Due to deferred maintenance and disinvestment in the neighborhoods of Greater Grand Crossing and South Shore, the Cornell Store & Flats remains in as precarious a position as it did when it was first listed as a Chicago 7 in 2017, if not worse. As each winter passes, additional decay erodes the building. Of additional concern is the fact that the site is largely unsecured: unlocked front gates allow access to a rear entrance where the absence of a door allows unrestricted entry. This leaves the Cornell Store & Flats vulnerable to occurrences of vandalism or destruction. The building has been in demolition court once already—a second time may further jeopardize the future of the Cornell Store & Flats.

Preservation Chicago enthusiastically supports the designation of the Cornell Store & Flats as an official Chicago Landmark. Numerous Griffin-designed buildings have already been Landmarked including multiple houses in the Walter Burley Griffin Place District within the Beverly community. Landmarking the Cornell Store & Flats would be another logical testament to Griffin’s place in Chicago’s architectural legacy.

It is additionally crucial to the survival of the Cornell Store & Flats that its current owners, South Shore Management LLC, make progress towards renovation or transfer the property to an owner with clear plans for restoration.

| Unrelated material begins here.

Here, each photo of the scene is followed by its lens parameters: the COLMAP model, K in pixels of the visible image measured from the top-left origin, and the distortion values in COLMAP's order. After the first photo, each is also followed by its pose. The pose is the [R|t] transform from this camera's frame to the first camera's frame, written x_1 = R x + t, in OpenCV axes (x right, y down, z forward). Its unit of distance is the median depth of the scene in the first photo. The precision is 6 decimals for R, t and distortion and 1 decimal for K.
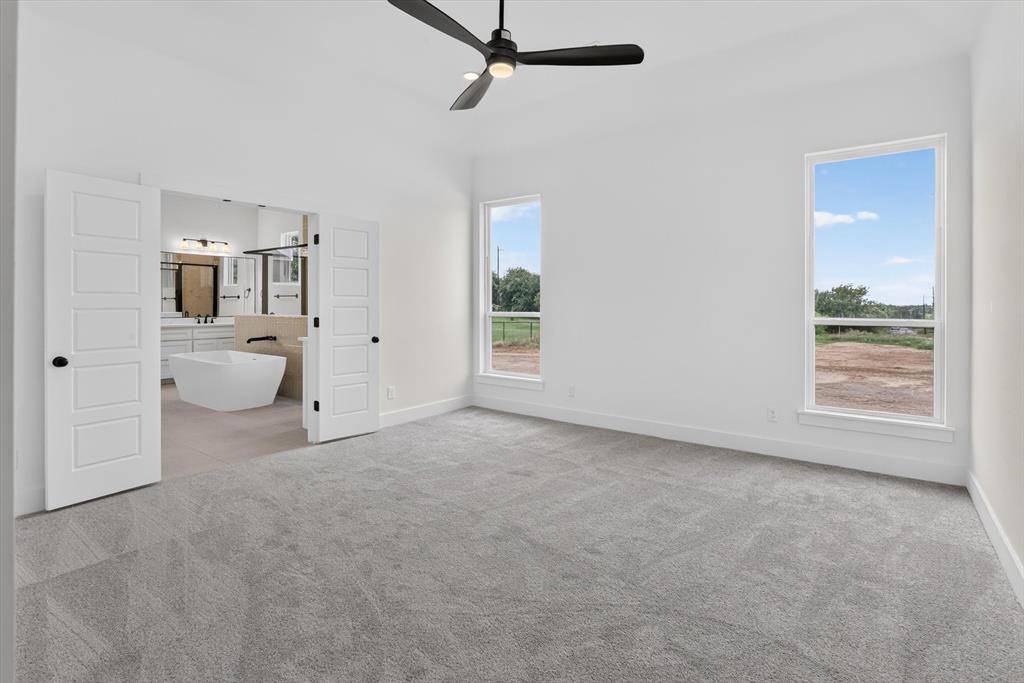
lens RADIAL K [[493.0, 0, 512.1], [0, 493.0, 316.8], [0, 0, 1]] dist [0.003687, 0.000742]
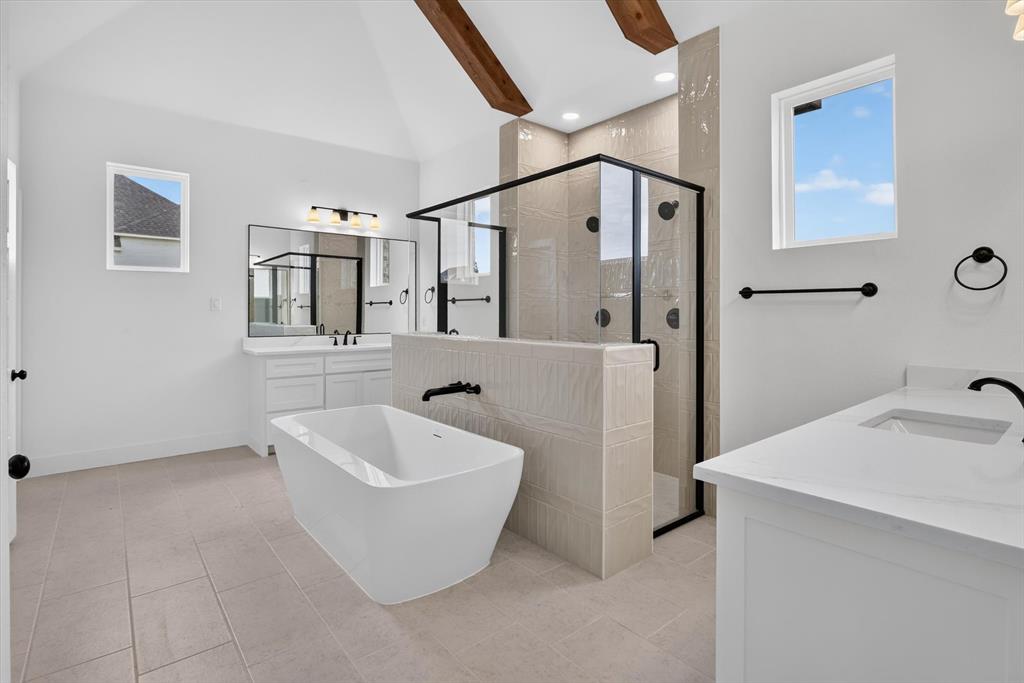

Returning the site to a residential and retail mixed-use purpose, for example, would serve the local neighborhood and honor the legacy of the Cornell Store & Flats’ original design. As an additional incentive, because the site is adjacent to the 75th Street/Grand Crossing Metra station, a transit-oriented development here could secure additional state or federal funding. The building should also be explored for potential as a transit hub and train station for both the Metra Electric and South Shore train lines, and perhaps a bus line, serving both Chicago and nearby suburbs.

Preservation Chicago is confident that there are multiple opportunities for a redevelopment project that will ensure the retention and reuse of the Cornell Store & Flats while also investing in the communities of Greater Grand Crossing and South Shore.